Bilanz: Das Rote Kreuz sucht 100000 Vermisste
Die Anzahl der Vermissten war seit über zehn Jahren nicht mehr so hoch. Bei der Suche werden verstärkt digitale Techniken eingesetzt.
Weltweit sucht das Rote Kreuz nach fast 100000 Vermissten, so viele wie zuletzt vor zehn Jahren. Unter ihnen sind 20000 Kinder. Die Suchanfragen-Bilanz stellte das Rote Kreuz am Dienstag anlässlich des Internationalen Tages der Vermissten vor. Die Suchdienstarbeit des Internationalen Komitee vom Roten Kreuz (IKRK) und 191Rotkreuz- und Rothalbmondgesellschafen hilft Menschen, die durch Krieg, Katastrophen oder Flucht von ihren Angehörigen getrennt wurden. „Die Unwissenheit darüber, was passiert ist, verursacht größtes Leid“, sagte Martin Schüepp vom IKRK.
Fast 3000 Suchanfragen im vergangenen Jahr
2017 erreichten das DRK 2744 Suchanfragen und im ersten Halbjahr dieses Jahres 1159 Anfragen, bei denen entweder der Gesuchte in Deutschland vermutet wird oder der Suchende hier lebt. Hauptherkunftsländer sind Afghanistan, Syrien, Somalia und Eritrea. In etwa der Hälfte der Fälle konnte der Suchdienst Auskunft erteilen. Weltweit wurden 2017 mehr als 320000 Familiennachrichten empfangen oder zugestellt und fast 800000 Telefonate zwischen Angehörigen vermittelt. Auch Kontakt zu Inhaftierten kann das Rote Kreuz so herstellen.
Digitale Techniken werden verstärkt eingesetzt
Die Leiterin der DRK-Suchdienstes, Dorota Dziwoki, sagte zu den Schwierigkeiten der Suche: „Allein zum Vornamen Mohammed gibt es mehr als 70 verschiedene Schreibweisen.“ Neben unterschiedlichen Transkriptionen von Namen sei erschwerend, dass in vielen Herkunftsländern Geburtsdatum- und ort sowie der Nachname von Frauen nicht erfasst würden. Aus diesem Grund gebe es neue Suchmethoden, wie die onlinebasierte Suche mit Fotos, „Trace the Face“. Suchende können ein Foto von sich in eine weltweit einsehbare Datenbank einstellen. Falls ein Angehöriger den Suchenden erkennt, kann er sich per Mausklick bei dem zuständigen Roten Kreuz melden, welches dann den Kontakt koordiniert. Zukünftig soll durch eine Gesichtserkennungssoftware die Trefferquote erhöht werden. Zudem gibt es eine nicht öffentliche Datenbank, in der Namen und Namensbestandteile mit Algorithmen abgeglichen werden. „Gebe es Facebook nicht, hätten wir wahrscheinlich die dreifache Anzahl an Anfragen“, sagte Dziwoki.

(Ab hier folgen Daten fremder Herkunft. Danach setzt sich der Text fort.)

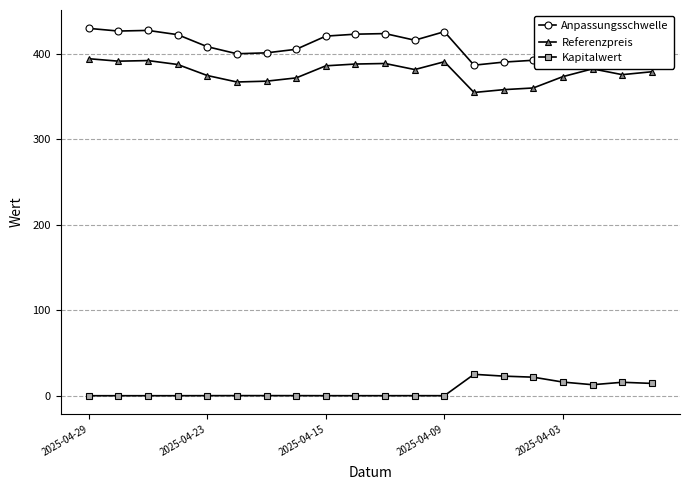

True or false: Referenzpreis and Kapitalwert cross at least once.

False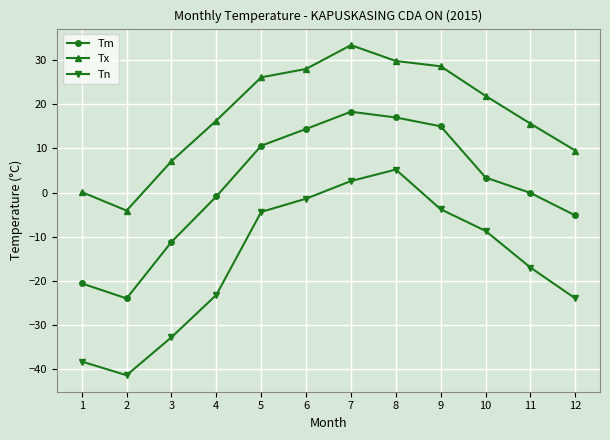

What are all the series names shown in the legend?

Tm, Tx, Tn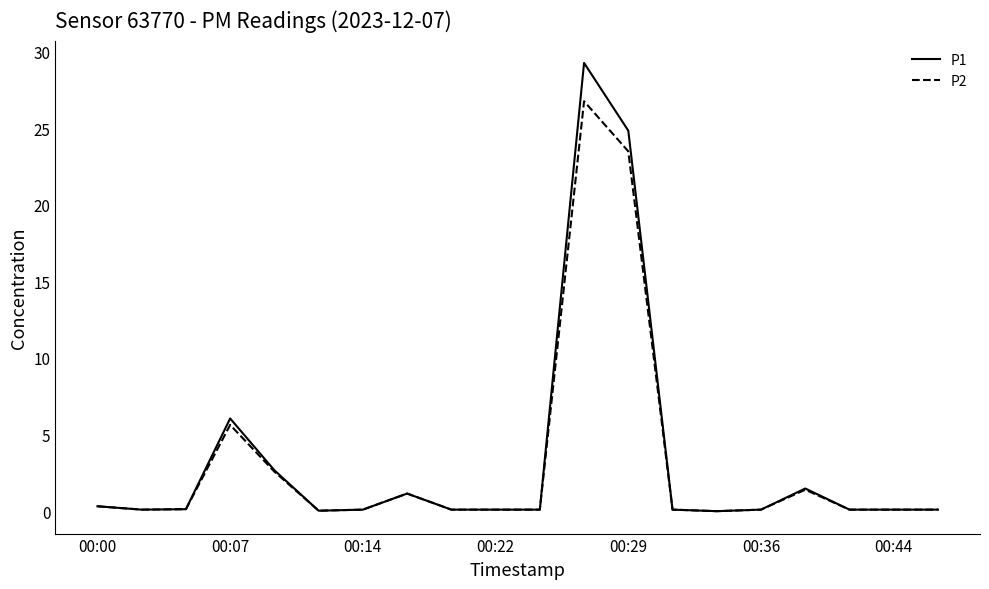

Which series has the largest range (max minus min)?

P1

Suche nach Vermissten des 2. Weltkriegs läuft noch
Das DRK versucht auch weiterhin, die Schicksale von Vermissten des Zweiten Weltkriegs zu klären. 4747 Anfragen gingen hierzu im ersten Halbjahr ein. „Mit zunehmenden Alter finden die Menschen die Ruhe, um das, was sie in der Vergangenheit belastet hat, aufzuarbeiten“, sagte DRK-Präsidentin Gerda Hasselfeldt. Erst vor Kurzem hätte ein Geschwisterpaar, das bei der Vertreibung aus Ostpreußen getrennt worden sei, zusammengeführt werden können. Der Zugang zu Archiven der Sowjetunion, der nach dem Ende des Kalten Krieges möglich geworden sei, erleichtere die Suche. 1,3 Millionen Anfragen sind jedoch noch immer unbeantwortet.